- [EXERCISE DESCRIPTION] Among the lines below, how many carry the string "passion"? Reply with a number and nothing else.

- [Dataset records]
-*-*-

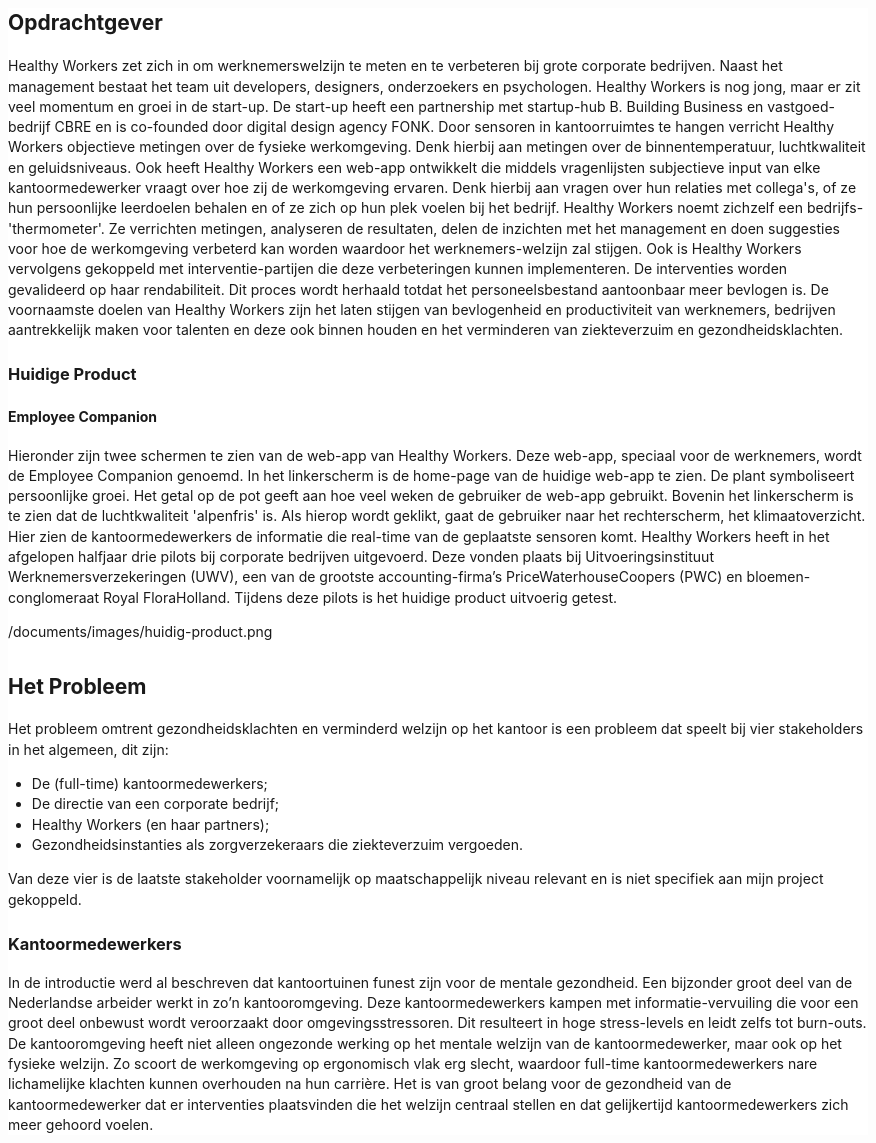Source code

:## Opdrachtgever
Healthy Workers zet zich in om werknemerswelzijn te meten en te verbeteren bij grote corporate bedrijven. Naast het management bestaat het team uit developers, designers, onderzoekers en psychologen. Healthy Workers is nog jong, maar er zit veel momentum en groei in de start-up. De start-up heeft een partnership met startup-hub B. Building Business en vastgoed-bedrijf CBRE en is co-founded door digital design agency FONK. Door sensoren in kantoorruimtes te hangen verricht Healthy Workers objectieve metingen over de fysieke werkomgeving. Denk hierbij aan metingen over de binnentemperatuur, luchtkwaliteit en geluidsniveaus. Ook heeft Healthy Workers een web-app ontwikkelt die middels vragenlijsten subjectieve input van elke kantoormedewerker vraagt over hoe zij de werkomgeving ervaren. Denk hierbij aan vragen over hun relaties met collega's, of ze hun persoonlijke leerdoelen behalen en of ze zich op hun plek voelen bij het bedrijf. Healthy Workers noemt zichzelf een bedrijfs-'thermometer'. Ze verrichten metingen, analyseren de resultaten, delen de inzichten met het management en doen suggesties voor hoe de werkomgeving verbeterd kan worden waardoor het werknemers-welzijn zal stijgen. Ook is Healthy Workers vervolgens gekoppeld met interventie-partijen die deze verbeteringen kunnen implementeren. De interventies worden gevalideerd op haar rendabiliteit. Dit proces wordt herhaald totdat het personeelsbestand aantoonbaar meer bevlogen is. De voornaamste doelen van Healthy Workers zijn het laten stijgen van bevlogenheid en productiviteit van werknemers, bedrijven aantrekkelijk maken voor talenten en deze ook binnen houden en het verminderen van ziekteverzuim en gezondheidsklachten.

### Huidige Product
#### Employee Companion
Hieronder zijn twee schermen te zien van de web-app van Healthy Workers. Deze web-app, speciaal voor de werknemers, wordt de Employee Companion genoemd. In het linkerscherm is de home-page van de huidige web-app te zien. De plant symboliseert persoonlijke groei. Het getal op de pot geeft aan hoe veel weken de gebruiker de web-app gebruikt. Bovenin het linkerscherm is te zien dat de luchtkwaliteit 'alpenfris' is. Als hierop wordt geklikt, gaat de gebruiker naar het rechterscherm, het klimaatoverzicht. Hier zien de kantoormedewerkers de informatie die real-time van de geplaatste sensoren komt. Healthy Workers heeft in het afgelopen halfjaar drie pilots bij corporate bedrijven uitgevoerd. Deze vonden plaats bij Uitvoeringsinstituut Werknemersverzekeringen (UWV), een van de grootste accounting-firma’s PriceWaterhouseCoopers (PWC) en bloemen- conglomeraat Royal FloraHolland. Tijdens deze pilots is het huidige product uitvoerig getest.

/documents/images/huidig-product.png

## Het Probleem
Het probleem omtrent gezondheidsklachten en verminderd welzijn op het kantoor is een probleem dat speelt bij vier stakeholders in het algemeen, dit zijn: 
- De (full-time) kantoormedewerkers;
- De directie van een corporate bedrijf;
- Healthy Workers (en haar partners);
- Gezondheidsinstanties als zorgverzekeraars die ziekteverzuim vergoeden. 

Van deze vier is de laatste stakeholder voornamelijk op maatschappelijk niveau relevant en is niet specifiek aan mijn project gekoppeld.

### Kantoormedewerkers
In de introductie werd al beschreven dat kantoortuinen funest zijn voor de mentale gezondheid. Een bijzonder groot deel van de Nederlandse arbeider werkt in zo’n kantooromgeving. Deze kantoormedewerkers kampen met informatie-vervuiling die voor een groot deel onbewust wordt veroorzaakt door omgevingsstressoren. Dit resulteert in hoge stress-levels en leidt zelfs tot burn-outs. De kantooromgeving heeft niet alleen ongezonde werking op het mentale welzijn van de kantoormedewerker, maar ook op het fysieke welzijn. Zo scoort de werkomgeving op ergonomisch vlak erg slecht, waardoor full-time kantoormedewerkers nare lichamelijke klachten kunnen overhouden na hun carrière. Het is van groot belang voor de gezondheid van de kantoormedewerker dat er interventies plaatsvinden die het welzijn centraal stellen en dat gelijkertijd kantoormedewerkers zich meer gehoord voelen.
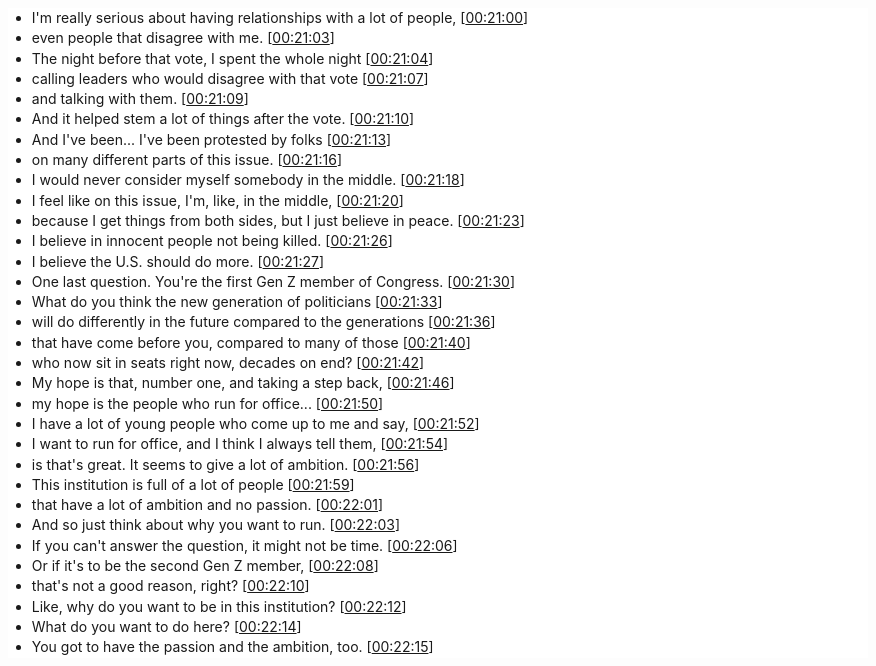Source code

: *  I'm really serious about having relationships with a lot of people, [[00:21:00](https://www.youtube.com/watch?v=RuqToJxbGC0&t=1260.04s)]
*  even people that disagree with me. [[00:21:03](https://www.youtube.com/watch?v=RuqToJxbGC0&t=1263.1200000000001s)]
*  The night before that vote, I spent the whole night [[00:21:04](https://www.youtube.com/watch?v=RuqToJxbGC0&t=1264.72s)]
*  calling leaders who would disagree with that vote [[00:21:07](https://www.youtube.com/watch?v=RuqToJxbGC0&t=1267.0s)]
*  and talking with them. [[00:21:09](https://www.youtube.com/watch?v=RuqToJxbGC0&t=1269.1200000000001s)]
*  And it helped stem a lot of things after the vote. [[00:21:10](https://www.youtube.com/watch?v=RuqToJxbGC0&t=1270.52s)]
*  And I've been... I've been protested by folks [[00:21:13](https://www.youtube.com/watch?v=RuqToJxbGC0&t=1273.96s)]
*  on many different parts of this issue. [[00:21:16](https://www.youtube.com/watch?v=RuqToJxbGC0&t=1276.68s)]
*  I would never consider myself somebody in the middle. [[00:21:18](https://www.youtube.com/watch?v=RuqToJxbGC0&t=1278.48s)]
*  I feel like on this issue, I'm, like, in the middle, [[00:21:20](https://www.youtube.com/watch?v=RuqToJxbGC0&t=1280.88s)]
*  because I get things from both sides, but I just believe in peace. [[00:21:23](https://www.youtube.com/watch?v=RuqToJxbGC0&t=1283.48s)]
*  I believe in innocent people not being killed. [[00:21:26](https://www.youtube.com/watch?v=RuqToJxbGC0&t=1286.04s)]
*  I believe the U.S. should do more. [[00:21:27](https://www.youtube.com/watch?v=RuqToJxbGC0&t=1287.92s)]
*  One last question. You're the first Gen Z member of Congress. [[00:21:30](https://www.youtube.com/watch?v=RuqToJxbGC0&t=1290.72s)]
*  What do you think the new generation of politicians [[00:21:33](https://www.youtube.com/watch?v=RuqToJxbGC0&t=1293.04s)]
*  will do differently in the future compared to the generations [[00:21:36](https://www.youtube.com/watch?v=RuqToJxbGC0&t=1296.4399999999998s)]
*  that have come before you, compared to many of those [[00:21:40](https://www.youtube.com/watch?v=RuqToJxbGC0&t=1300.0s)]
*  who now sit in seats right now, decades on end? [[00:21:42](https://www.youtube.com/watch?v=RuqToJxbGC0&t=1302.8799999999999s)]
*  My hope is that, number one, and taking a step back, [[00:21:46](https://www.youtube.com/watch?v=RuqToJxbGC0&t=1306.56s)]
*  my hope is the people who run for office... [[00:21:50](https://www.youtube.com/watch?v=RuqToJxbGC0&t=1310.48s)]
*  I have a lot of young people who come up to me and say, [[00:21:52](https://www.youtube.com/watch?v=RuqToJxbGC0&t=1312.9199999999998s)]
*  I want to run for office, and I think I always tell them, [[00:21:54](https://www.youtube.com/watch?v=RuqToJxbGC0&t=1314.84s)]
*  is that's great. It seems to give a lot of ambition. [[00:21:56](https://www.youtube.com/watch?v=RuqToJxbGC0&t=1316.6s)]
*  This institution is full of a lot of people [[00:21:59](https://www.youtube.com/watch?v=RuqToJxbGC0&t=1319.12s)]
*  that have a lot of ambition and no passion. [[00:22:01](https://www.youtube.com/watch?v=RuqToJxbGC0&t=1321.0s)]
*  And so just think about why you want to run. [[00:22:03](https://www.youtube.com/watch?v=RuqToJxbGC0&t=1323.76s)]
*  If you can't answer the question, it might not be time. [[00:22:06](https://www.youtube.com/watch?v=RuqToJxbGC0&t=1326.1999999999998s)]
*  Or if it's to be the second Gen Z member, [[00:22:08](https://www.youtube.com/watch?v=RuqToJxbGC0&t=1328.52s)]
*  that's not a good reason, right? [[00:22:10](https://www.youtube.com/watch?v=RuqToJxbGC0&t=1330.9199999999998s)]
*  Like, why do you want to be in this institution? [[00:22:12](https://www.youtube.com/watch?v=RuqToJxbGC0&t=1332.56s)]
*  What do you want to do here? [[00:22:14](https://www.youtube.com/watch?v=RuqToJxbGC0&t=1334.6s)]
*  You got to have the passion and the ambition, too. [[00:22:15](https://www.youtube.com/watch?v=RuqToJxbGC0&t=1335.9199999999998s)]
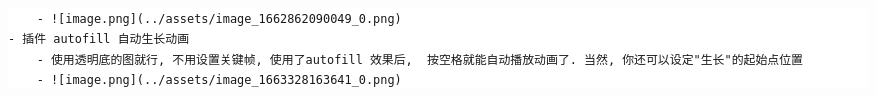 		- ![image.png](../assets/image_1662862090049_0.png)
	- 插件 autofill 自动生长动画
		- 使用透明底的图就行, 不用设置关键帧, 使用了autofill 效果后,  按空格就能自动播放动画了. 当然, 你还可以设定"生长"的起始点位置
		- ![image.png](../assets/image_1663328163641_0.png)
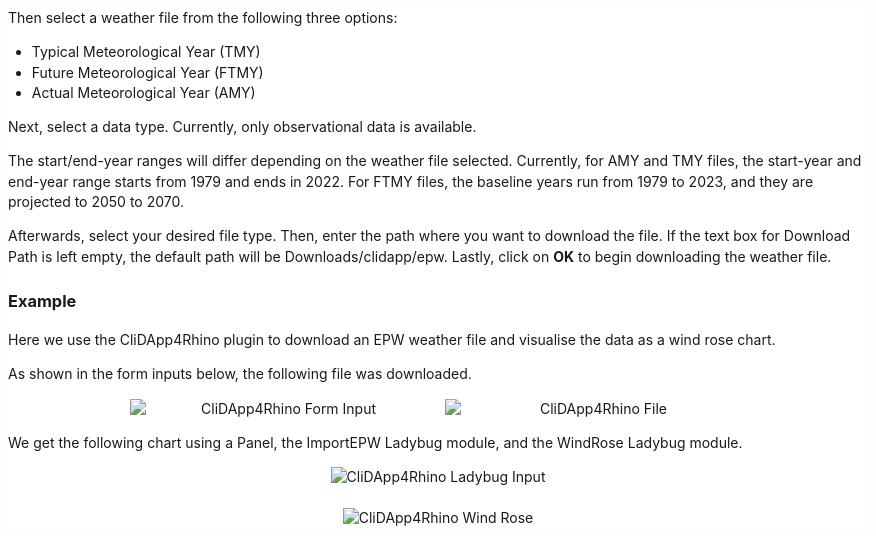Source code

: Then select a weather file from the following three options:

- Typical Meteorological Year (TMY)
- Future Meteorological Year (FTMY)
- Actual Meteorological Year (AMY)

Next, select a data type. Currently, only observational data is available.

The start/end-year ranges will differ depending on the weather file selected. Currently, for AMY and TMY files, the start-year and end-year range starts from 1979 and ends in 2022. For FTMY files, the baseline years run from 1979 to 2023, and they are projected to 2050 to 2070.

Afterwards, select your desired file type. Then, enter the path where you want to download the file. If the text box for Download Path is left empty, the default path will be Downloads/clidapp/epw. Lastly, click on **OK** to begin downloading the weather file.

### Example

Here we use the CliDApp4Rhino plugin to download an EPW weather file and visualise the data as a wind rose chart.

As shown in the form inputs below, the following file was downloaded.

<div align="center">
    <img src="https://clidapp.s3.amazonaws.com/static/server/img/form_inputs.png" alt="CliDApp4Rhino Form Input" width="35%" height="35%" style="display: inline-block; margin-right: 10px;">
    <img src="https://clidapp.s3.amazonaws.com/static/server/img/file.png" alt="CliDApp4Rhino File" width="35%" height="35%" style="display: inline-block;">
</div>

We get the following chart using a Panel, the ImportEPW Ladybug module, and the WindRose Ladybug module.

<div align="center">
<img src="https://clidapp.s3.amazonaws.com/static/server/img/ladybug_inputs.png" alt="CliDApp4Rhino Ladybug Input" width="35%" height="35%">
</div>
<br>
<div align="center">
<img src="https://clidapp.s3.amazonaws.com/static/server/img/wind_rose.png" alt="CliDApp4Rhino Wind Rose" width="35%" height="35%">
</div>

-*-*-

- [OUTPUT FOR THIS EXERCISE] 2